I’ve been trying to ignore the political soap opera going on. I don’t much care for it, or American Idol or any of ’em. But this morning my inbox was full of friends gushing about Obama’s performance last night. One asked, “Am I the only big baby who cried through all of Obama’s acceptance speech?” Others assured her she was not. One added: “Does anyone else find Biden completely adorable?”
Makes me feel like I’m hooked up to the Stepford Wives chat room by mistake.
But I remembered that last time this circus was in town I took a little time to see whether the U.S. torture policy was considered remarkable by the participants. It was not. You wouldn’t find the word “torture” by searching John Kerry’s campaign site, and you wouldn’t find any mention of it in the prime-time convention speeches, and Kerry didn’t think to bring up the subject when he had a chance to debate Dubya. This, though the Abu Ghraib photos were still fresh in the news. What I concluded at the time:
How is it that in America, after the shame of Abu Ghraib and the many legal memos that set the stage for it, the person challenging the Dungeonmaster-in-Chief doesn’t feel like it’s worthwhile to say “I don’t need a team of lawyers to tell me whether or not torture is wrong — in my administration, America will have a zero tolerance policy toward torture, no ifs, ands or buts”?
Kerry’d say it even if he didn’t mean it, if he thought it was a position he could use to distinguish himself from Bush and that would get him votes.
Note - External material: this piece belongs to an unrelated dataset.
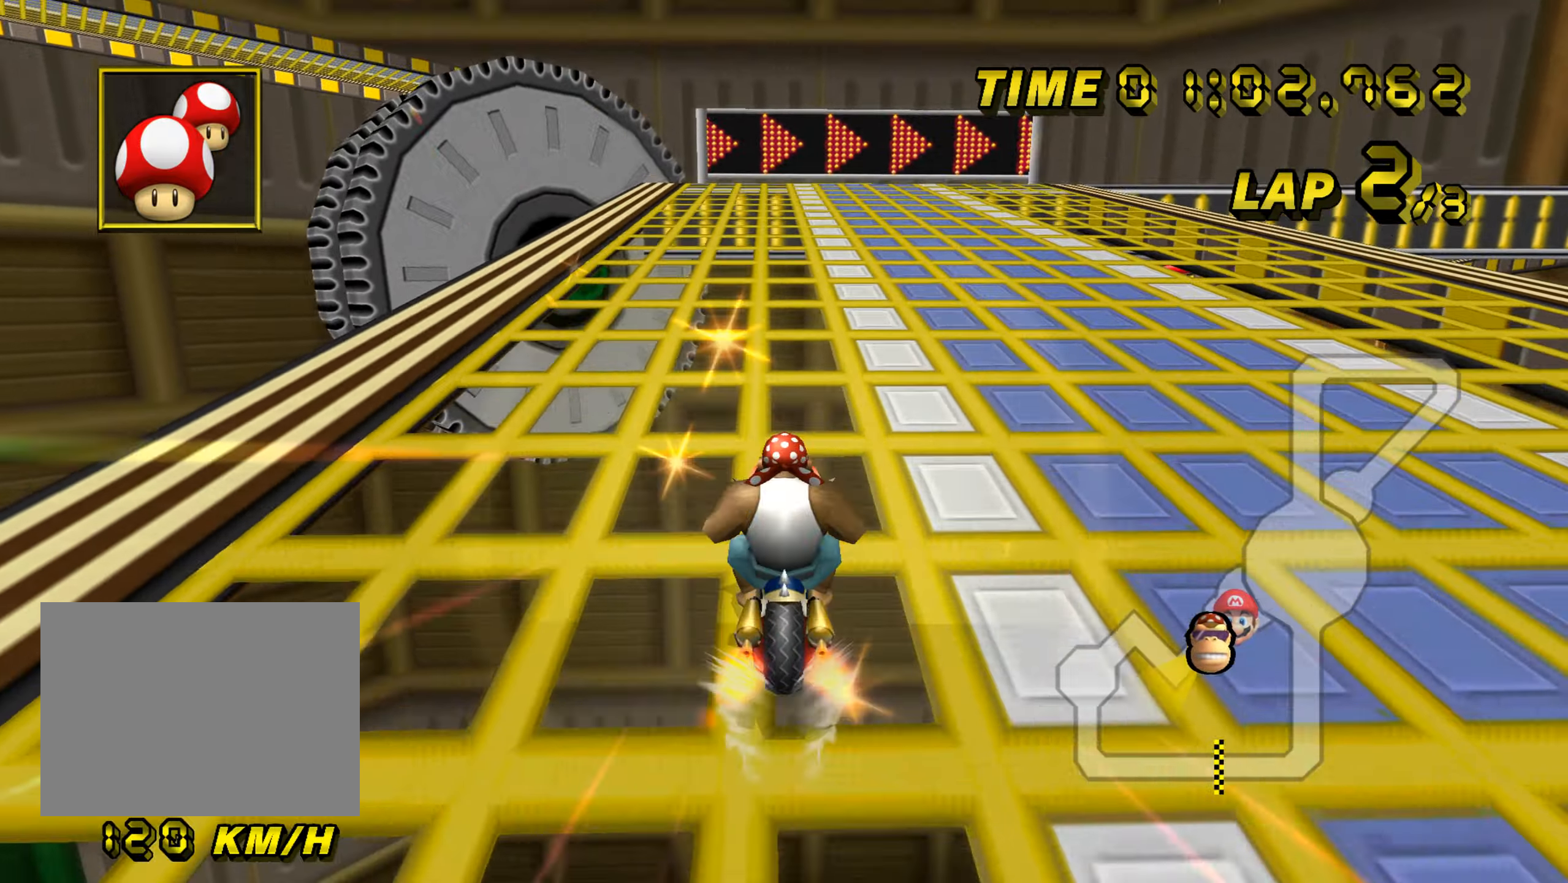
{"buttons": ["A", "R1"], "left_stick": "right", "events": [[17, "DPAD_UP", "up"], [67, "R1", "down"], [83, "left_stick", "right"]]}
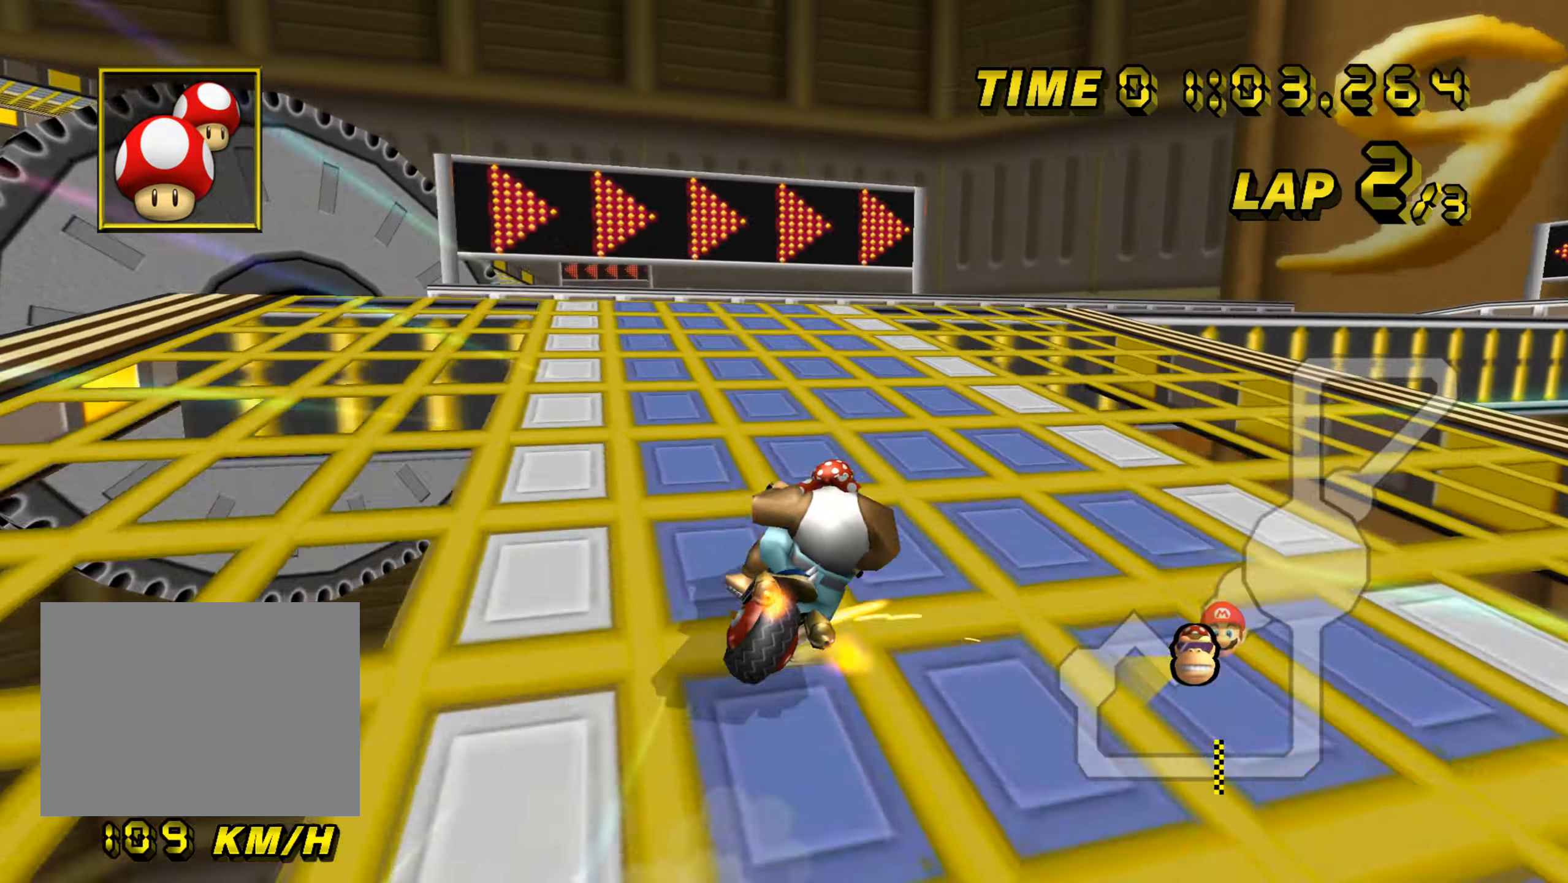
{"buttons": ["A", "R1"], "left_stick": "right", "events": [[233, "left_stick", "left"], [367, "left_stick", "center"], [417, "left_stick", "right"]]}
Clearly, his team has determined that as an issue, it’s a loser. To distinguish himself from Bush as the one less likely to countenance torture just isn’t going to help him at the polls. Which tells me that there’s a frighteningly large chunk of the electorate that’s told themselves “so, the United States is having people tortured, eh? I guess I can live with that.”
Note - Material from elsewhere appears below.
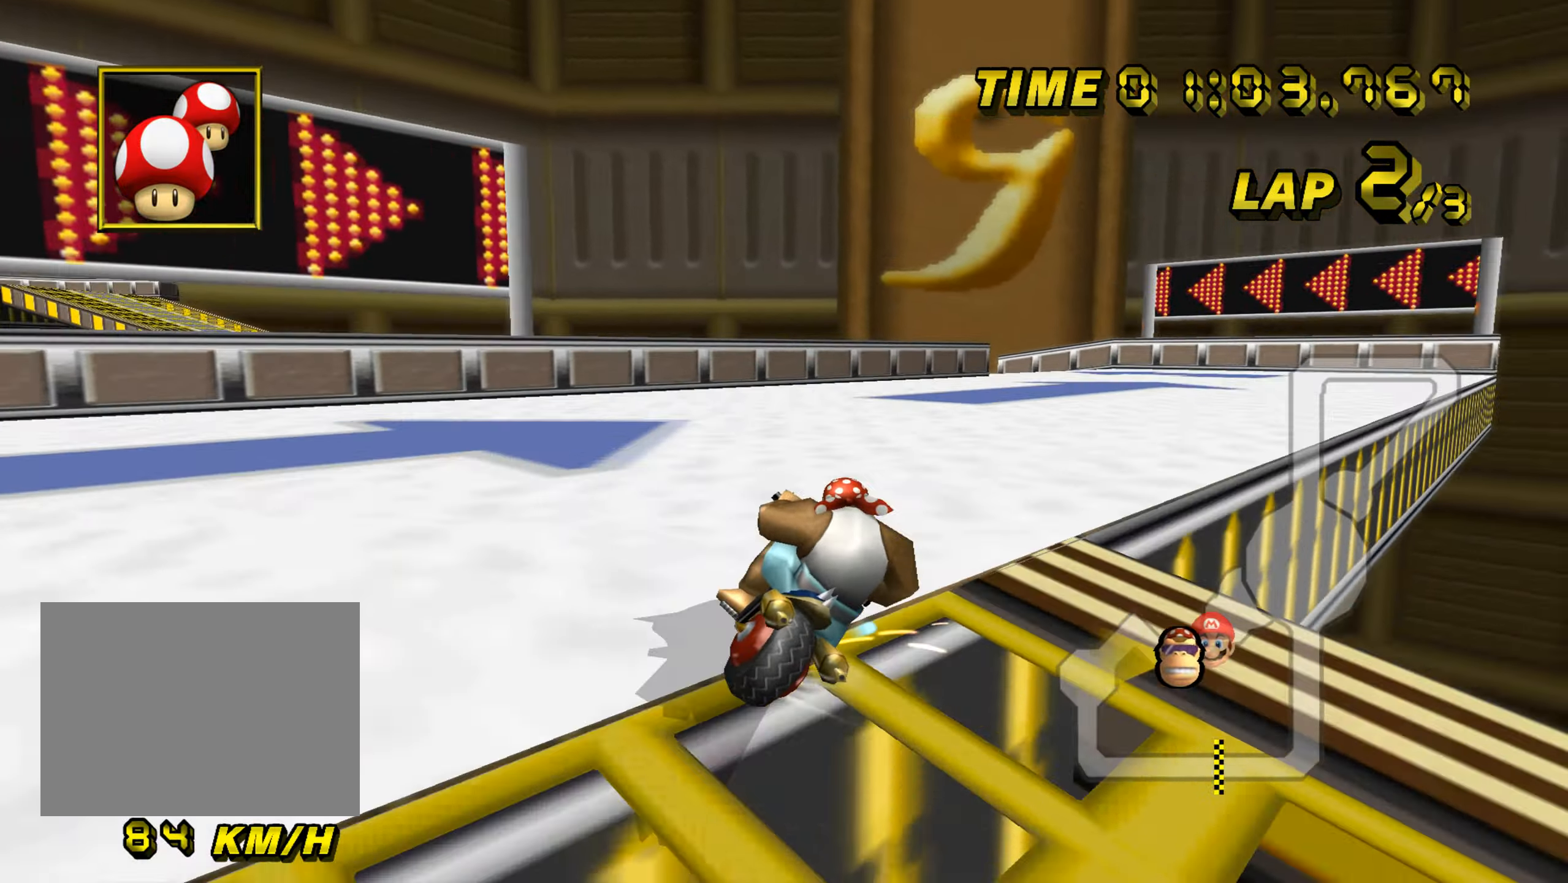
{"buttons": ["A", "R1"], "left_stick": "right", "events": []}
I’m happy to report that things are a little different this time around. Yesterday I searched some of the transcripts of the convention speeches to see if anything had changed. Torture now has at least a bit part in the play, though no role in the star’s own performance:
- And I’m very proud to say that we reject torture.
- Patricia Madrid (co-chair of the platform committee)
- Barack Obama knows… that torture is not only morally repugnant, it’s militarily ineffective. It doesn’t work. It puts our troops at risk. It endangers our national security.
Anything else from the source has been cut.